Thats interesting! I never had a config for OTGW with MQTT, but use MQTT already for other sensors. How to change to MQTT? For now I have inserted an automation that reloads all automations at night, hope this works for now...
Made a move to OTGW via MQTT using TCP branch of https://github.com/jodur/py-otgw-mqtt/tree/tcp. This is a python implementation, so perhaps it is usefull for migrating tot HA? Also moved almost all of my automations to Node-Red, resulting in a very stable environment again. If there is any development on the OTGW component for HA, I am still interested, but for now I prefer a stable central heating system, without getting my wife upset about home automations... Thanks anyway for your effort.
Just getting back to component - I'm on 0.89.1 and came back here to check how things are going. :-)
This could be a result of connections not being cleaned up on disconnect. May be fixed by #5 so please check if the problem persists with the next version (will be released soon).
I still had problem even after fixes - less with HA, more with wifi I think - a lot of errors and reconnections. Today I've just switched both to 0.90 (which got 3 fixes found meanwhile) and to Ethernet adapter to OTGW (so no more goddamn disconnections).
Works smooth so far, will monitor.
Just an update - for me it seems to be already fix after moving from ESP-nodemcu to LAN-gateway and fixes are waiting for next HA release. Probably issue to be closed.
Is this still present in 0.4b2 (HA 0.90.2)?
I m currently on MQTT communication, but hope to switch back to native OTGW as soon as I have time for it to do and also time for testing and eventualy rollback if it is not.... Right now I have other connection problems as well from other components so perhaps it would be better to wait for a stable situation...

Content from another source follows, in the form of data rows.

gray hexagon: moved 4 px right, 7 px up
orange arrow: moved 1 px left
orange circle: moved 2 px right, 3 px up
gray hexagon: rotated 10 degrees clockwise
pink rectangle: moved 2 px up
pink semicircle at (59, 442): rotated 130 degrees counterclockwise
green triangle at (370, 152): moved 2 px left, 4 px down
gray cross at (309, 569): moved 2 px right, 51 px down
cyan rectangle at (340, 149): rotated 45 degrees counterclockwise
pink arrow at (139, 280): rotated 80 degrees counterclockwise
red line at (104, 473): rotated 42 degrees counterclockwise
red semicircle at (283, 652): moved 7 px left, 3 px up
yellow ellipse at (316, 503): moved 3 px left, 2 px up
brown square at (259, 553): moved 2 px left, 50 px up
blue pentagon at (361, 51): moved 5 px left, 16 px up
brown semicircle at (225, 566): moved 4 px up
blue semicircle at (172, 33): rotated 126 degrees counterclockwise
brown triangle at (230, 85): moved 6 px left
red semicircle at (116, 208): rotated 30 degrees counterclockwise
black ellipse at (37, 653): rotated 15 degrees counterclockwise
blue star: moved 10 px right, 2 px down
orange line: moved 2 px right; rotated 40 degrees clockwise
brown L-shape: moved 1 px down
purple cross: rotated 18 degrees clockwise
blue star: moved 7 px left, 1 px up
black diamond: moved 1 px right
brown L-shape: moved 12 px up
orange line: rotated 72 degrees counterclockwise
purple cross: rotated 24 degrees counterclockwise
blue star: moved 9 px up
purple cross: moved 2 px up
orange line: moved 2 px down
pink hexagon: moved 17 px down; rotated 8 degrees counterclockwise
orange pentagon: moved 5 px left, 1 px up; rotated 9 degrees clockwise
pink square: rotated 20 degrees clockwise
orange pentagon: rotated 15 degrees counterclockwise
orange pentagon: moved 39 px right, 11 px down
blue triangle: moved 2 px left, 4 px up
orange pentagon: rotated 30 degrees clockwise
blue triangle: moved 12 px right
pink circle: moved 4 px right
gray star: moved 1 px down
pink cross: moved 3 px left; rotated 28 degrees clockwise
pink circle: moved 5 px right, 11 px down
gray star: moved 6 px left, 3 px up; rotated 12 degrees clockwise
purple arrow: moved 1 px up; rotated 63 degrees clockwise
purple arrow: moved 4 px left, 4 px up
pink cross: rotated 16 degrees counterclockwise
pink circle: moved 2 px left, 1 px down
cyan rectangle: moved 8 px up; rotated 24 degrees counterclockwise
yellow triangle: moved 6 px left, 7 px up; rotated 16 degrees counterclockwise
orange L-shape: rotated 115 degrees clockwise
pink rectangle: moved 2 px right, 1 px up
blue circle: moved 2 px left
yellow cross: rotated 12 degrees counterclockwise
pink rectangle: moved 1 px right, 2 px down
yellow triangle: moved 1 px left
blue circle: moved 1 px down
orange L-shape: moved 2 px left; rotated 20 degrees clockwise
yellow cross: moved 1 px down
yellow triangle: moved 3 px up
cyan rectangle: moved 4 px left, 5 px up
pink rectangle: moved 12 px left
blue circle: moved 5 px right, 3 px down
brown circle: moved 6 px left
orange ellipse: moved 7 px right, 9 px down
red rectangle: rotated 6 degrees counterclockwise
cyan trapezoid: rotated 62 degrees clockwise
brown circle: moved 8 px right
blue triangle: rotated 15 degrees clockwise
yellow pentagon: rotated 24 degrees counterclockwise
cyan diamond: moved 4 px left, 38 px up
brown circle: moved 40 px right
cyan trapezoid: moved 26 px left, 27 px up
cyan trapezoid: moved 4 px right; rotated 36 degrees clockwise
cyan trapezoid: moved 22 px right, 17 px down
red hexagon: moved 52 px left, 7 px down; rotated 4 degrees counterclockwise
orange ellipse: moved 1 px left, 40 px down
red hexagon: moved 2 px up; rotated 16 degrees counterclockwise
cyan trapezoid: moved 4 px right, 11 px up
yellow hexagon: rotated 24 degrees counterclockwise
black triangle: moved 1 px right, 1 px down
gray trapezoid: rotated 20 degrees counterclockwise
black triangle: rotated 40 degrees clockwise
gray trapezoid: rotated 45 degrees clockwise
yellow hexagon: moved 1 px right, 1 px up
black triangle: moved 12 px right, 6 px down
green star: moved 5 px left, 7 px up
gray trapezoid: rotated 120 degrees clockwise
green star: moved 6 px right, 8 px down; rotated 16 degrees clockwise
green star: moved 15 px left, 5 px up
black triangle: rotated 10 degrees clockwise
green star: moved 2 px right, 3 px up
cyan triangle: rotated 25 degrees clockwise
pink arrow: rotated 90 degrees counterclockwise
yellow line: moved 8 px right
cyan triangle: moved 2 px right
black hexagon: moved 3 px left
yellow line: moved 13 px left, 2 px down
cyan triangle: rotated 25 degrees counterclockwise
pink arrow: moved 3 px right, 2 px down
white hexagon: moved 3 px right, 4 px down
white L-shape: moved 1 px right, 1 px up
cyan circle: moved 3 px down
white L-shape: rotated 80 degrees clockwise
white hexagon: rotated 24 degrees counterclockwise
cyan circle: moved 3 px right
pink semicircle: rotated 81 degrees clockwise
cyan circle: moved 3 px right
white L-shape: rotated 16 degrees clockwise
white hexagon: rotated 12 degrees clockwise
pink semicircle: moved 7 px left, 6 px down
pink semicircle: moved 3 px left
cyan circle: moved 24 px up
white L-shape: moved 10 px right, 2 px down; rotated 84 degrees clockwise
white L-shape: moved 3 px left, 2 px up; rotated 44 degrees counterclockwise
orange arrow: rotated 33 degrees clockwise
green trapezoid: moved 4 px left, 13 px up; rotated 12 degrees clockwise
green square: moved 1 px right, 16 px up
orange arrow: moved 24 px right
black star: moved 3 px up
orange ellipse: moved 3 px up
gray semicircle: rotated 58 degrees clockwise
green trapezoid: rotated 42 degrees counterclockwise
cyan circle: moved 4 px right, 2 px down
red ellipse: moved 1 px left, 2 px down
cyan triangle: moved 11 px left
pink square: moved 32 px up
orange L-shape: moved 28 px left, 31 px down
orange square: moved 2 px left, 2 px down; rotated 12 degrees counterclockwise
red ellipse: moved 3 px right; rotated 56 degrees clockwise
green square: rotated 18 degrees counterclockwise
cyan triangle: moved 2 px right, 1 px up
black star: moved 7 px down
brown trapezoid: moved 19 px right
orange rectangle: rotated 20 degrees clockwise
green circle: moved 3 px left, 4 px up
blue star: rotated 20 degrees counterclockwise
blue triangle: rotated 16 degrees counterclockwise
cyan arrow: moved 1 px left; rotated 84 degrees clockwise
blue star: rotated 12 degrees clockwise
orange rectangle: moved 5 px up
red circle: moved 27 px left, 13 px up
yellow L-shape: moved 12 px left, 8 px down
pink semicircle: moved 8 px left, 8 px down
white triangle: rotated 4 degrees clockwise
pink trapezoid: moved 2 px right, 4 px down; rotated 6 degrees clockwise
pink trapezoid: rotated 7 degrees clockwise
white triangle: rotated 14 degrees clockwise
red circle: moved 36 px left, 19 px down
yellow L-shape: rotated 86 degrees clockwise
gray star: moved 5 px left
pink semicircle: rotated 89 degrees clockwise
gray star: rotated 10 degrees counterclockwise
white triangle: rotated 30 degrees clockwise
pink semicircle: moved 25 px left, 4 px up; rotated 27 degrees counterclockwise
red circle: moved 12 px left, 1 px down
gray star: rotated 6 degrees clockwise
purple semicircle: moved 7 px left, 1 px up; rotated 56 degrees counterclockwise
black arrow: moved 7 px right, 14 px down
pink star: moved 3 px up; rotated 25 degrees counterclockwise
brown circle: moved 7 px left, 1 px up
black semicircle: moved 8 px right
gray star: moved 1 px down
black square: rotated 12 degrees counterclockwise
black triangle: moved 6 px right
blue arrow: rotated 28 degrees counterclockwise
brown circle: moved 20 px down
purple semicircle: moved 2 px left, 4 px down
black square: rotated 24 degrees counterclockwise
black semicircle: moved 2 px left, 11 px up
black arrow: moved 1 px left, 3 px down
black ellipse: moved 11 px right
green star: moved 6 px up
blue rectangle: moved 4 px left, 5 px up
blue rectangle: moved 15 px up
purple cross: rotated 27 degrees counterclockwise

Until now I have no more OTGW issues anymore with HA 0.90.2
@gdschut those problems could be caused by unstable integrations. I had the same and worked out together with author of component few fixes that made it stable :-) Was also using MQTT earlier.
I'm closing this issue as all of the issues disappeared with both hard work with debug and code from mvn23 and change on connectivity side with fixed LAN adapter. @gdschut make sure you try the latest versions of HA while switching back to OTGW component.
Since I use native HA integration - after latest fix - it works (I mean it reconnects and I'm able to control my thermostat) but after running for many hours HA seems to get more and more unstable and eventually loosing some socket integrations like Xiaomi Aqara.
Is there possibility that there's some memory leak or socket's limit is getting eaten by component? I'd like to help, just let me know how can I participate.